Size mismatch (weights and biases)

Ascrypto · September 9, 2022, 6:41pm

Hi,

I have two linear-layer networks (one is a pre-trained model). The only differences between the two networks are the input and output sizes. When I call: new_model.load_state_dict(torch.load(“model.pth”)), I get the size mismatch issues.

Solutions I have tried so far but none of them worked:

strict=False when loading the state.
manually changing the parameters after loading the state dict.

I am not sure how it can be solved.

Also, what are the consequences (in terms of predictive validity) of testing using different neural network architectures (as the one described above)?

Thank you.

Ascrypto · September 10, 2022, 5:39am

In case someone is looking for a solution:
I loaded the model: chk=torch.load(“pathtofile”)
chk.pop(‘head.weight’)
chk.pop(‘head.bias’)
chk.pop(‘hidden_layer1.weight’)
and then load_state_dict(chk)

This solved the issue above, but I am not sure if it is a technically valid method since as far as I know higher layers’ weights and biases should not be discarded.

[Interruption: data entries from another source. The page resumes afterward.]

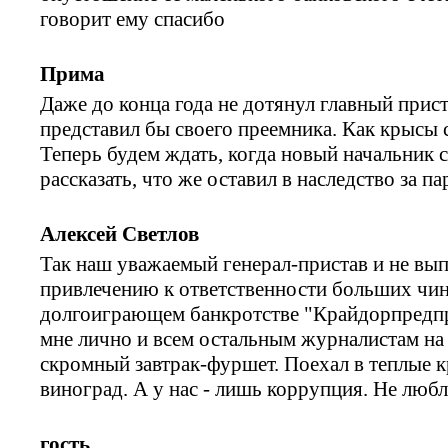
говорит ему спасибо
Прима
Даже до конца года не дотянул главный прист
представил бы своего преемника. Как крысы 
Теперь будем ждать, когда новый начальник с
рассказать, что же оставил в наследство за п
Алексей Светлов
Так наш уважаемый генерал-пристав и не вы
привлечению к ответственности больших чин
долгоиграющем банкротстве "Крайдорпредпр
мне лично и всем остальным журналистам на
скромный завтрак-фуршет. Поехал в теплые кр
виноград. А у нас - лишь коррупция. Не люб
гость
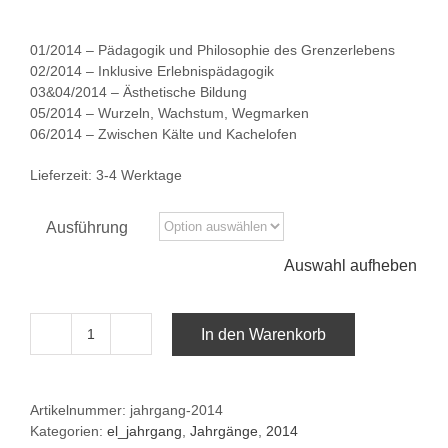
01/2014 – Pädagogik und Philosophie des Grenzerlebens
02/2014 – Inklusive Erlebnispädagogik
03&04/2014 – Ästhetische Bildung
05/2014 – Wurzeln, Wachstum, Wegmarken
06/2014 – Zwischen Kälte und Kachelofen
Lieferzeit:
3-4 Werktage
Ausführung
Auswahl aufheben
In den Warenkorb
Jahrgang
2014
Menge
Artikelnummer:
jahrgang-2014
Kategorien:
el_jahrgang
,
Jahrgänge
,
2014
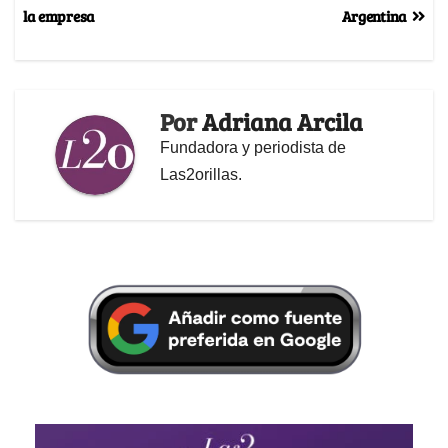
la empresa
Argentina
Por
Adriana Arcila
Fundadora y periodista de
Las2orillas.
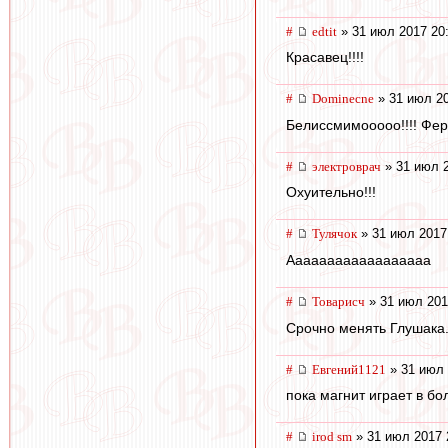
#
edtit
» 31 июл 2017 20
Красавец!!!!
#
Dominecne
» 31 июл 20
Белиссмимооооо!!!! Фер
#
электроврач
» 31 июл 2
Охуительно!!!
#
Тулячок
» 31 июл 2017
Аааааааааааааааааа
#
Товарисч
» 31 июл 201
Срочно менять Глушака
#
Евгений1121
» 31 июл 
пока магнит играет в б
#
irod sm
» 31 июл 2017 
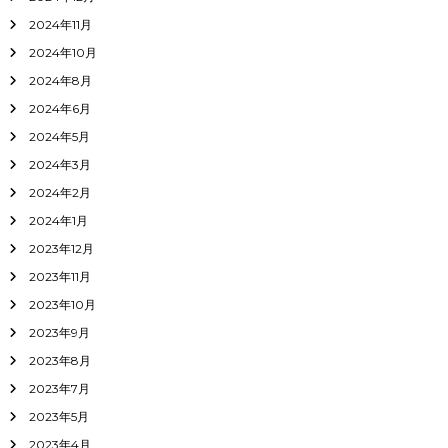
2024年11月
2024年10月
2024年8月
2024年6月
2024年5月
2024年3月
2024年2月
2024年1月
2023年12月
2023年11月
2023年10月
2023年9月
2023年8月
2023年7月
2023年5月
2023年4月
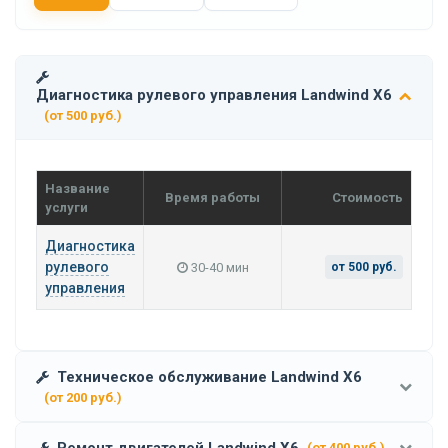
Диагностика рулевого управления Landwind X6
(от 500 руб.)
Название
Время работы
Стоимость
услуги
Диагностика
рулевого
30-40 мин
от 500 руб.
управления
Техническое обслуживание Landwind X6
(от 200 руб.)
Ремонт двигателей Landwind X6
(от 400 руб.)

ptrblck · September 10, 2022, 5:53am

Your approach just skips loading the parameters which re causing a shape mismatch and is theoretically valid. Of course if depends on your use case as you are now using these parameters with their random init values and would need to retrain them. However, since you’ve changed the number of in and output features you won’t be able to directly load the pretrained parameters unless you can come up with a way to “use” the pretrained parameters and reshape them somehow (e.g. repeating the values etc.).

Ascrypto · September 10, 2022, 7:20pm

Thank you for your input. I just want to clarify. So you suggest something similar to random projection (i.e., reducing the dimensions without losing the underlying characteristics), or is there a simpler approach? Could you please elaborate on your last point (by examples if possible)?

ptrblck · September 10, 2022, 9:20pm

I’m not suggesting a specific approach as it depends on your actual use case and why the parameter shapes were changed.
In a common fine-tuning approach you would e.g. just replace the classifier from the pre-trained model and fine-tune it afterwards, which doesn’t seem to fit your use case.